For non–double-blinded randomised controlled trials with a sample size of less than 200 overall or within any principal stratum or subgroup of a stratified trial, we recommend a restricted randomisation procedure. The urn design functions especially well to promote balance without forcing it. It tends to balance more in the important early stages of a trial and then approach simple randomisation as the trial size increases. This attribute becomes useful with uncertain overall trial sizes, or more likely, uncertain stratum sizes in a stratified trial. It also proves useful in trials that might be ended due to sequential monitoring of treatment effects. Urn designs usually have adequate balancing properties while still being less susceptible to selection bias than permuted-block designs (see Chapter 12 ).
With these desirable properties come caveats. Some statisticians recommend use of permutation tests with urn randomisation designs. Permutation tests are assumption-free statistical tests of the equality of treatments. Unfortunately, they usually are not available for urn designs in standard statistical software. That adds analytical complexity for researchers and statisticians. However, if no major time trends on the outcome variables exist, use of standard statistical analyses from widely available software on trials that use urn randomisation would normally yield similar results to permutation tests. Moreover, with standard statistical analyses, investigators can easily obtain confidence intervals for common measures of effect.
Of interest, a number of more complex designs have performed well. The Big Stick Design, the biased-coin design with imbalance tolerance, and the Ehrenfest urn design all perform better than blocking at achieving balance between groups with less predictability. The maximal procedure is also less predictable than blocking while preserving balance. Yet, these well-performing designs, along with the aforementioned urn randomisation design, appear infrequently, if at all, in reports. For example, in a review of randomisation methods used in trials published in four high-impact-factor general medical journals, almost 90% used a restricted method, and 90% of those used blocking with all the remainder using minimisation. No authors reported using any of these well-performing, complex designs.

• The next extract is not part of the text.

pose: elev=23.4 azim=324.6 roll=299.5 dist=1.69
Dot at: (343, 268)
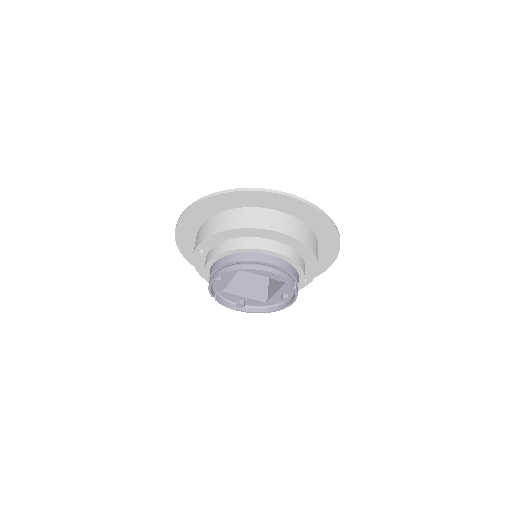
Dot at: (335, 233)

Perhaps an impediment to widespread usage pertains to the conceptual complexities of urn randomisation and these other designs; they are more difficult to understand than simple or permuted-block randomisation. ‘It is not clear why trialists still predominantly favour permuted blocks over other designs, although simplicity may be a significant factor’. Whatever the reasons, these well-performing but more complicated designs languish in obscurity.